I can't believe you guys almost had me fooled. When I first saw the test car that was parked outside my house and - since I live in an area where public illumination is pretty much non-existent – I couldn't see the fact that it was a convertible. So, I started doing what I do best, I used my magic knuckles and I knocked every part of the car to see what the fuss is about. Sort of like a virtual test drive before the actual test drive, just to see what I was supposed to expect.
Well, when I reached the canvas top something went wrong, since I wasn't expecting anything that soft at touch. So, obviously, I freaked out and made a run for it. Except, since it was dark, I stepped on the wrong part of a rake. I believe you can guess what happened next...
Anyway, when I woke up the next day I finally saw that it's a convertible. And a nice one, I might add. Naturally, the most prestigious piece of pure elegance is the white and blue logo on the hood. I just love BMWs, did I mention this before? Too bad this one didn't have a diesel engine under that long hood and all wheel drive, than it would have been perfect for my summer raccoon hunting sessions.

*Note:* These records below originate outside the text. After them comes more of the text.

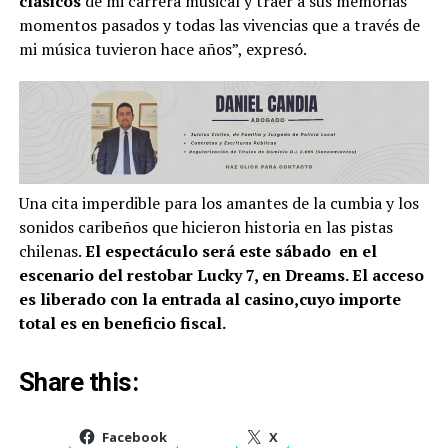
clásicos
de mi carrera musical y traer a sus memorias
momentos pasados y todas las vivencias que a través de
mi música tuvieron hace años”, expresó.
Una cita imperdible para los amantes de la cumbia y los
sonidos caribeños que hicieron historia en las pistas
chilenas.
El espectáculo será este sábado en el
escenario del restobar Lucky 7, en Dreams. El acceso
es liberado con la entrada al casino,cuyo importe
total es en beneficio fiscal.
Share this:
Facebook
X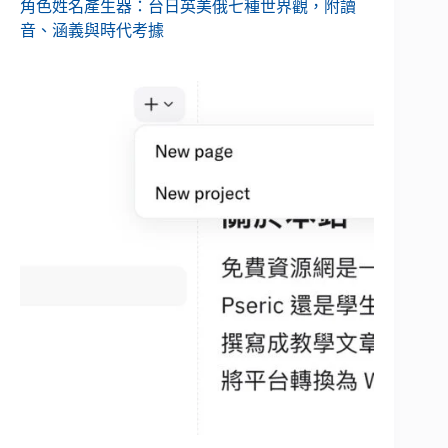
角色姓名產生器：台日英美俄七種世界觀，附讀
音、涵義與時代考據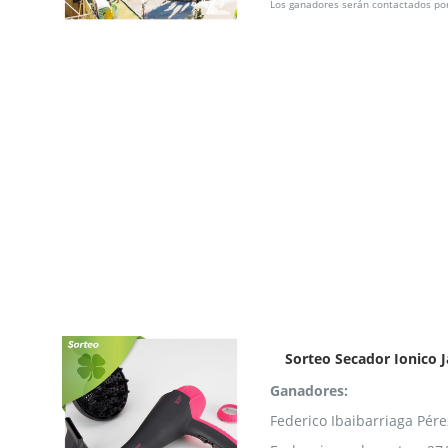
Los ganadores serán contactados por
Sorteo Secador Ionico 
Ganadores:
Federico Ibaibarriaga Pére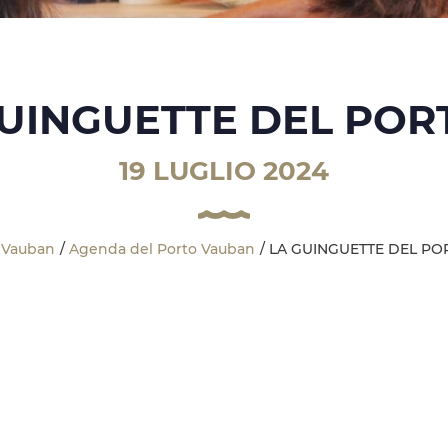
UINGUETTE DEL POR
19 LUGLIO 2024
 Vauban
Agenda del Porto Vauban
LA GUINGUETTE DEL PO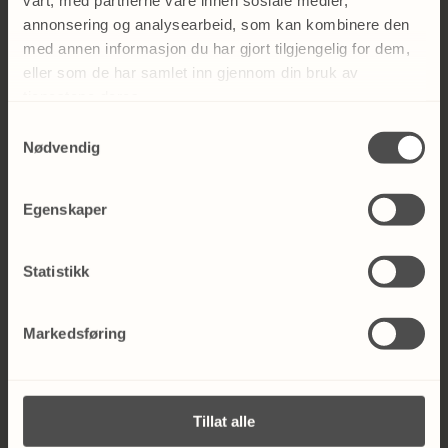
vårt, med partnerne våre innen sosiale medier,
fagutdanning.
annonsering og analysearbeid, som kan kombinere den
med annen informasjon du har gjort tilgjengelig for dem,
Marcus hovedfokus i behandlingen er dine
eller som de har samlet inn gjennom din bruk av
behov. Sammen kartlegger vi dine primære
tjenestene deres.
behov og gir terapeutiske råd i forhold til
øvelser som kan hjelpe å lindre
Samtykkevalg
Nødvendig
problemstillingen.
Marcus utfører forskjellige behandlingsformer
Egenskaper
på hele kroppen som inkluderer klassisk
massasje dyptvevsmassasje,
triggerpunktsbehandling, terapeutiske tøyer,
Statistikk
fasciabehandling og idrettsmassasje for nevne
noe.
Markedsføring
Mathilde
Tillat alle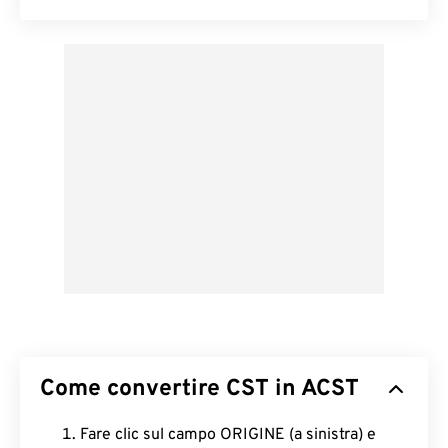
Come convertire CST in ACST
Fare clic sul campo ORIGINE (a sinistra) e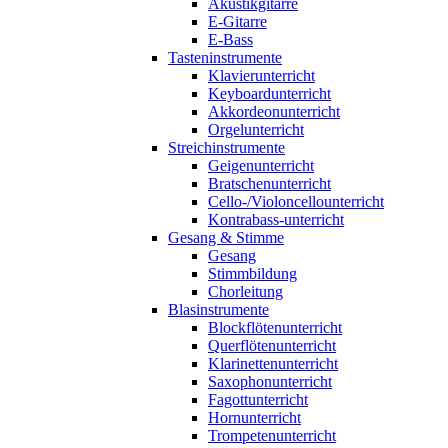
Akustikgitarre
E-Gitarre
E-Bass
Tasteninstrumente
Klavierunterricht
Keyboardunterricht
Akkordeonunterricht
Orgelunterricht
Streichinstrumente
Geigenunterricht
Bratschenunterricht
Cello-/Violoncellounterricht
Kontrabass-unterricht
Gesang & Stimme
Gesang
Stimmbildung
Chorleitung
Blasinstrumente
Blockflötenunterricht
Querflötenunterricht
Klarinettenunterricht
Saxophonunterricht
Fagottunterricht
Hornunterricht
Trompetenunterricht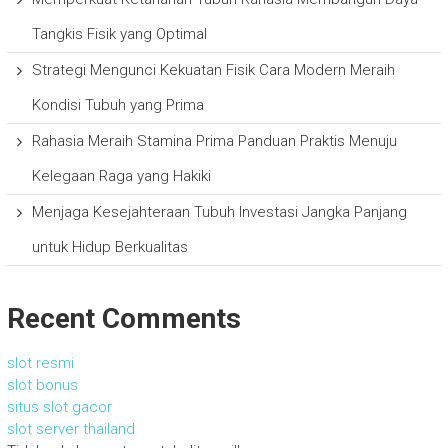
Tangkis Fisik yang Optimal
Strategi Mengunci Kekuatan Fisik Cara Modern Meraih
Kondisi Tubuh yang Prima
Rahasia Meraih Stamina Prima Panduan Praktis Menuju
Kelegaan Raga yang Hakiki
Menjaga Kesejahteraan Tubuh Investasi Jangka Panjang
untuk Hidup Berkualitas
Recent Comments
slot resmi
slot bonus
situs slot gacor
slot server thailand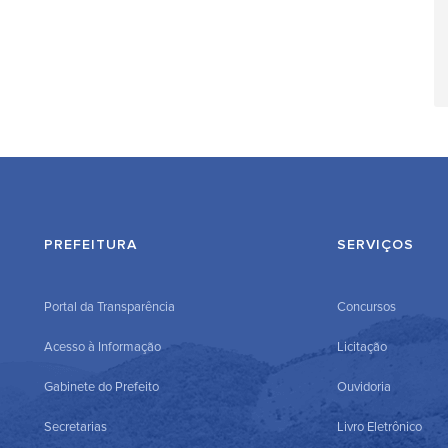
PREFEITURA
SERVIÇOS
Portal da Transparência
Concursos
Acesso à Informação
Licitação
Gabinete do Prefeito
Ouvidoria
Secretarias
Livro Eletrônico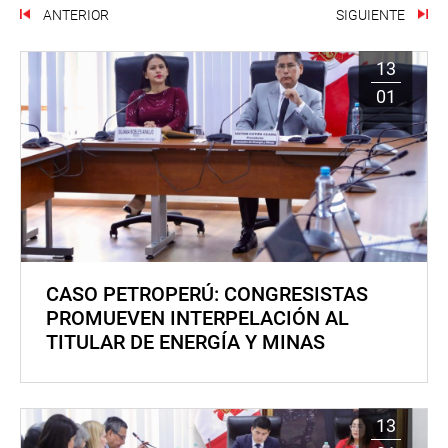
ANTERIOR
SIGUIENTE
13
01
CASO PETROPERÚ: CONGRESISTAS
PROMUEVEN INTERPELACIÓN AL
TITULAR DE ENERGÍA Y MINAS
13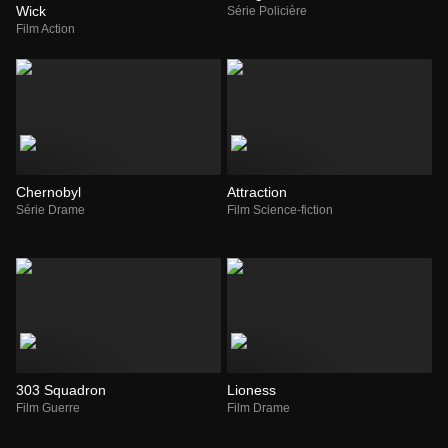
Wick
Série Policière
Film Action
Chernobyl
Attraction
Série Drame
Film Science-fiction
303 Squadron
Lioness
Film Guerre
Film Drame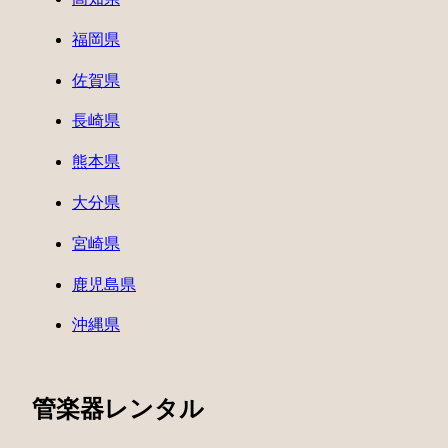
福岡県
佐賀県
長崎県
熊本県
大分県
宮崎県
鹿児島県
沖縄県
管楽器レンタル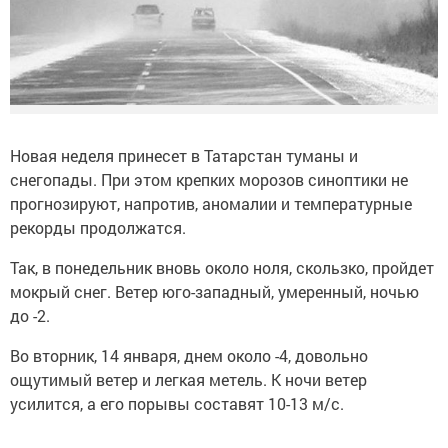
Новая неделя принесет в Татарстан туманы и
снегопады. При этом крепких морозов синоптики не
прогнозируют, напротив, аномалии и температурные
рекорды продолжатся.
Так, в понедельник вновь около ноля, скользко, пройдет
мокрый снег. Ветер юго-западный, умеренный, ночью
до -2.
Во вторник, 14 января, днем около -4, довольно
ощутимый ветер и легкая метель. К ночи ветер
усилится, а его порывы составят 10-13 м/с.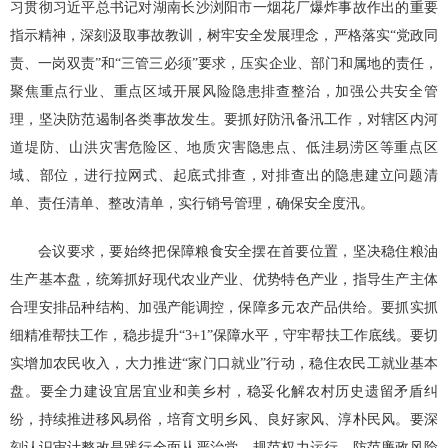
习贯彻习近平总书记对湖南长沙浏阳市一烟花厂爆炸事故作出的重要
指示精神，深刻汲取事故教训，树牢安全发展理念，严格落实“党政同
责、一岗双责”和“三管三必须”要求，压实企业、部门和属地的责任，
聚焦重点行业、重点区域开展风险隐患排查整治，加强公共安全管
理，坚决防范遏制各类事故发生。要抓好防汛备汛工作，对辖区内河
道堤防、山洪灾害危险区、地质灾害隐患点、低洼易涝区等重点区
域、部位，进行拉网式、起底式排查，对排查出的隐患建立问题清
单、责任清单、整改清单，实行销号管理，确保安全度汛。
会议要求，要始终把保障粮食安全摆在首要位置，坚决稳住粮油
生产基本盘，统筹抓好现代农业产业、优势特色产业，指导生产主体
合理安排品种结构、加强产能调控，保障多元农产品供给。要抓实抓
细精准帮扶工作，稳步提升“3+1”保障水平，守牢帮扶工作底线。要切
实增加农民收入，大力推进“家门口就业”行动，稳住农民工就业基本
盘。要全力建设宜居宜业和美乡村，稳妥化解农村历史遗留矛盾纠
纷，持续推进移风易俗，培育文明乡风、良好家风、淳朴民风。要深
刻认识审计整改是践行全面从严治党、规范权力运行、防范廉政风险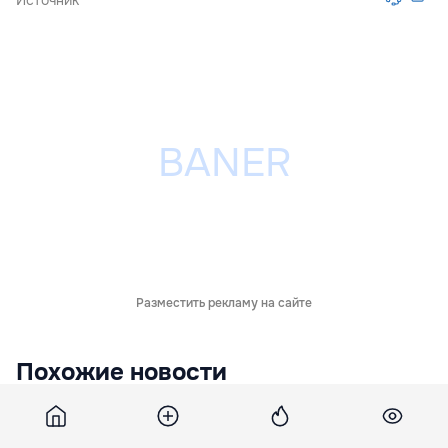
Разместить рекламу на сайте
Похожие новости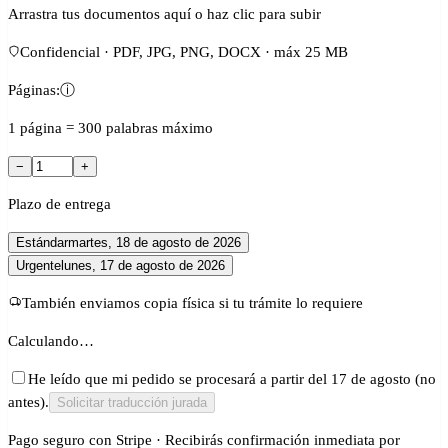
Arrastra tus documentos aquí o haz clic para subir
Confidencial · PDF, JPG, PNG, DOCX · máx 25 MB
Páginas:
ⓘ
1 página = 300 palabras máximo
−
+
Plazo de entrega
Estándar
martes, 18 de agosto de 2026
Urgente
lunes, 17 de agosto de 2026
También enviamos copia física si tu trámite lo requiere
Calculando…
He leído que mi pedido se procesará a partir del 17 de agosto (no
antes).
Solicitar traducción jurada
Pago seguro con Stripe · Recibirás confirmación inmediata por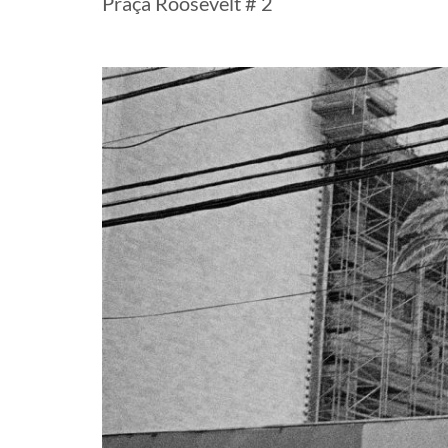
Praça Roosevelt # 2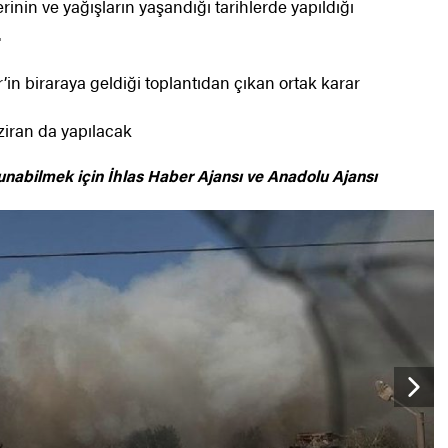
nin ve yağışların yaşandığı tarihlerde yapıldığı
.
r’in biraraya geldiği toplantıdan çıkan ortak karar
aziran da yapılacak
unabilmek için
İhlas Haber Ajansı ve Anadolu Ajansı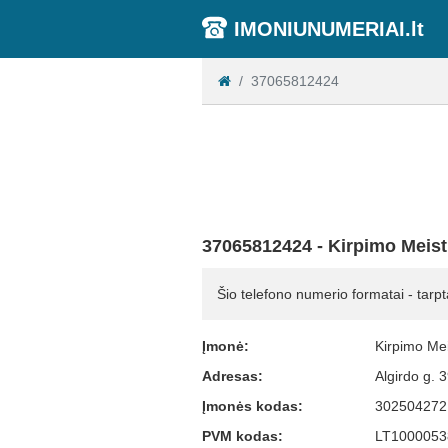
IMONIUNUMERIAI.lt
37065812424
37065812424 - Kirpimo Meist
Šio telefono numerio formatai - tarpt
Įmonė:
Kirpimo Mei
Adresas:
Algirdo g. 
Įmonės kodas:
302504272
PVM kodas:
LT1000053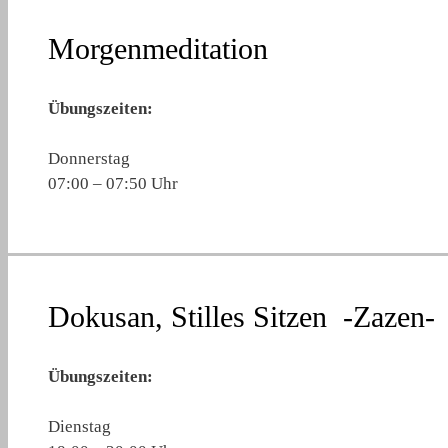
Morgenmeditation
Übungszeiten:
Donnerstag
07:00 – 07:50 Uhr
Dokusan, Stilles Sitzen -Zazen-
Übungszeiten:
Dienstag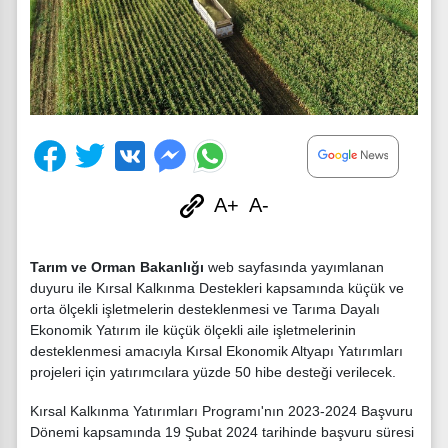
A+
A-
Tarım ve Orman Bakanlığı
web sayfasında yayımlanan
duyuru ile Kırsal Kalkınma Destekleri kapsamında küçük ve
orta ölçekli işletmelerin desteklenmesi ve Tarıma Dayalı
Ekonomik Yatırım ile küçük ölçekli aile işletmelerinin
desteklenmesi amacıyla Kırsal Ekonomik Altyapı Yatırımları
projeleri için yatırımcılara yüzde 50 hibe desteği verilecek.
Kırsal Kalkınma Yatırımları Programı'nın 2023-2024 Başvuru
Dönemi kapsamında 19 Şubat 2024 tarihinde başvuru süresi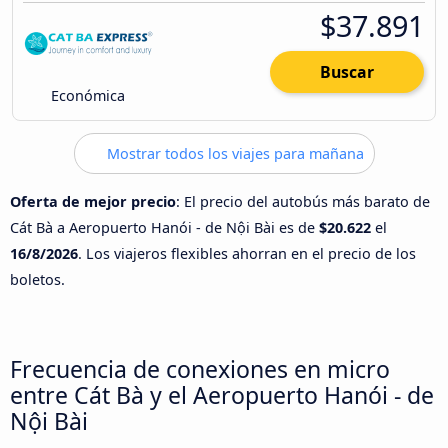
$37.891
Buscar
Económica
Mostrar todos los viajes para mañana
Oferta de mejor precio
: El precio del autobús más barato de
Cát Bà a Aeropuerto Hanói - de Nội Bài es de
$20.622
el
16/8/2026
. Los viajeros flexibles ahorran en el precio de los
boletos.
Frecuencia de conexiones en micro
entre Cát Bà y el Aeropuerto Hanói - de
Nội Bài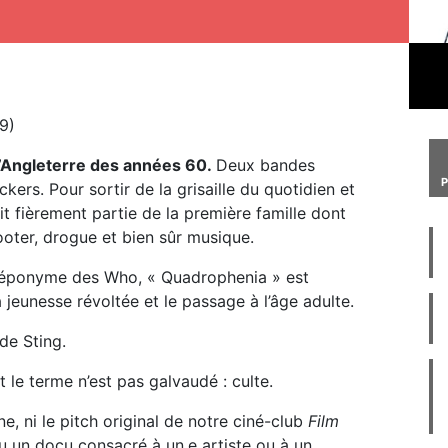
9)
l’Angleterre des années 60
.
Deux bandes
ckers. Pour sortir de la grisaille du quotidien et
it fièrement partie de la première famille dont
cooter, drogue et bien sûr musique.
t éponyme des Who, « Quadrophenia » est
 jeunesse révoltée et le passage à l’âge adulte.
de Sting.
t le terme n’est pas galvaudé : culte.
, ni le pitch original de notre ciné-club
Film
ou un docu consacré à un.e artiste ou à un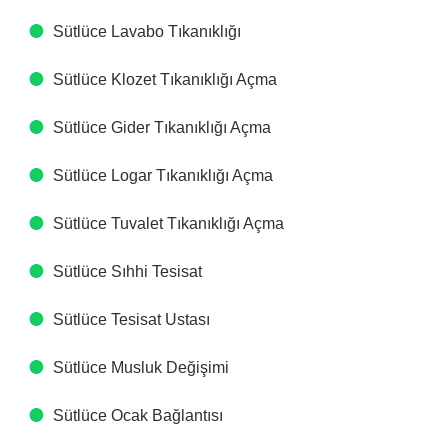
Sütlüce Lavabo Tıkanıklığı
Sütlüce Klozet Tıkanıklığı Açma
Sütlüce Gider Tıkanıklığı Açma
Sütlüce Logar Tıkanıklığı Açma
Sütlüce Tuvalet Tıkanıklığı Açma
Sütlüce Sıhhi Tesisat
Sütlüce Tesisat Ustası
Sütlüce Musluk Değişimi
Sütlüce Ocak Bağlantısı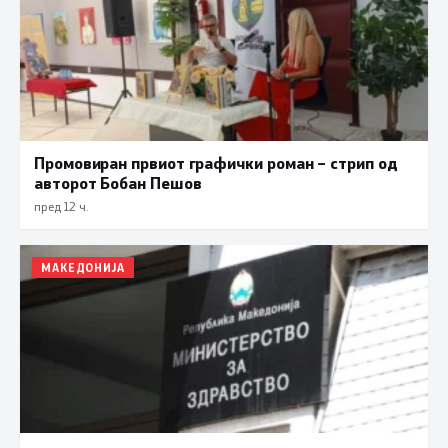
Промовиран првиот графички роман – стрип од
авторот Бобан Пешов
пред 12 ч.
МАКЕДОНИЈА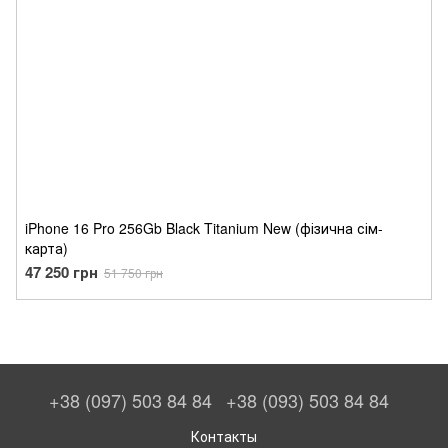
iPhone 16 Pro 256Gb Black Titanium New (фізична сім-
карта)
47 250 грн
51 750 грн
+38 (097) 503 84 84
+38 (093) 503 84 84
Контакты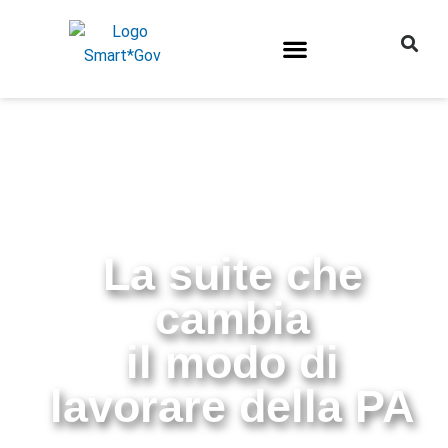
La suite che
cambia
il modo di
lavorare della PA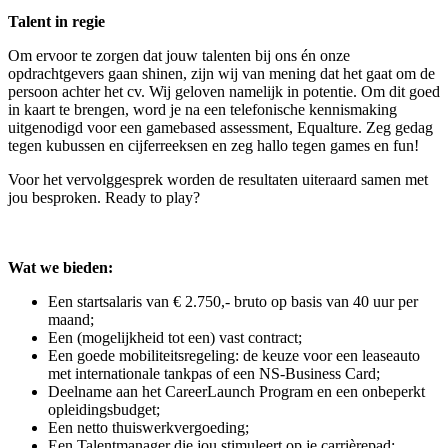
Talent in regie
Om ervoor te zorgen dat jouw talenten bij ons én onze
opdrachtgevers gaan shinen, zijn wij van mening dat het gaat om de
persoon achter het cv. Wij geloven namelijk in potentie. Om dit goed
in kaart te brengen, word je na een telefonische kennismaking
uitgenodigd voor een gamebased assessment, Equalture. Zeg gedag
tegen kubussen en cijferreeksen en zeg hallo tegen games en fun!
Voor het vervolggesprek worden de resultaten uiteraard samen met
jou besproken. Ready to play?
Wat we bieden:
Een startsalaris van € 2.750,- bruto op basis van 40 uur per
maand;
Een (mogelijkheid tot een) vast contract;
Een goede mobiliteitsregeling: de keuze voor een leaseauto
met internationale tankpas of een NS-Business Card;
Deelname aan het CareerLaunch Program en een onbeperkt
opleidingsbudget;
Een netto thuiswerkvergoeding;
Een Talentmanager die jou stimuleert op je carrièrepad;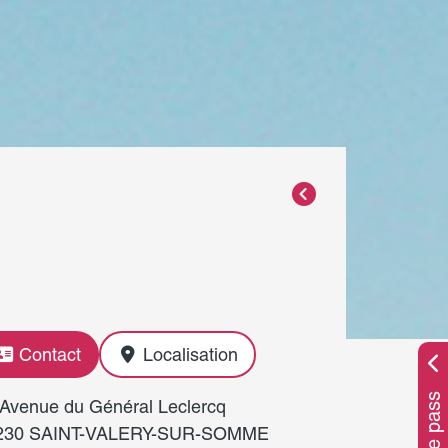
Contact
Localisation
 Avenue du Général Leclercq
230 SAINT-VALERY-SUR-SOMME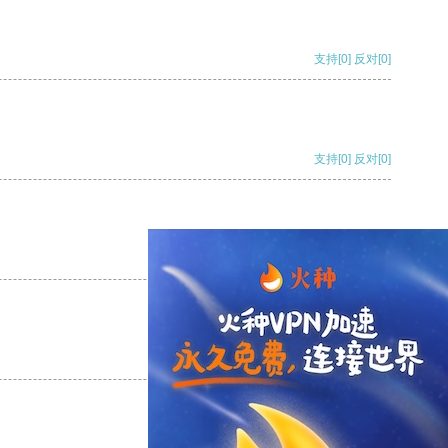
支持
[0]
反对
[0]
支持
[0]
反对
[0]
支持
[0]
反对
[0]
支持
[0]
反对
[0]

Those little rascals are always in my truck's blind spot whenever I'm going hunting for next week's lunch. Did you know their meat is even tastier when mixed with squirrel? Plus, I also have a nice collection of raccoon hats. They're my most expensive piece of clothing.
A convertible would be perfect for one major reason. No blind spots! Which means the little bastards would have nowhere to hide from my 12-gauge Remington. Oh well, since it's only rear-wheel drive and no diesel engine, I'm afraid I going to say pass, although, come to think of it, you can always use it to pick up chicks. Yeah, that sold me, I would actually like one just for that reason.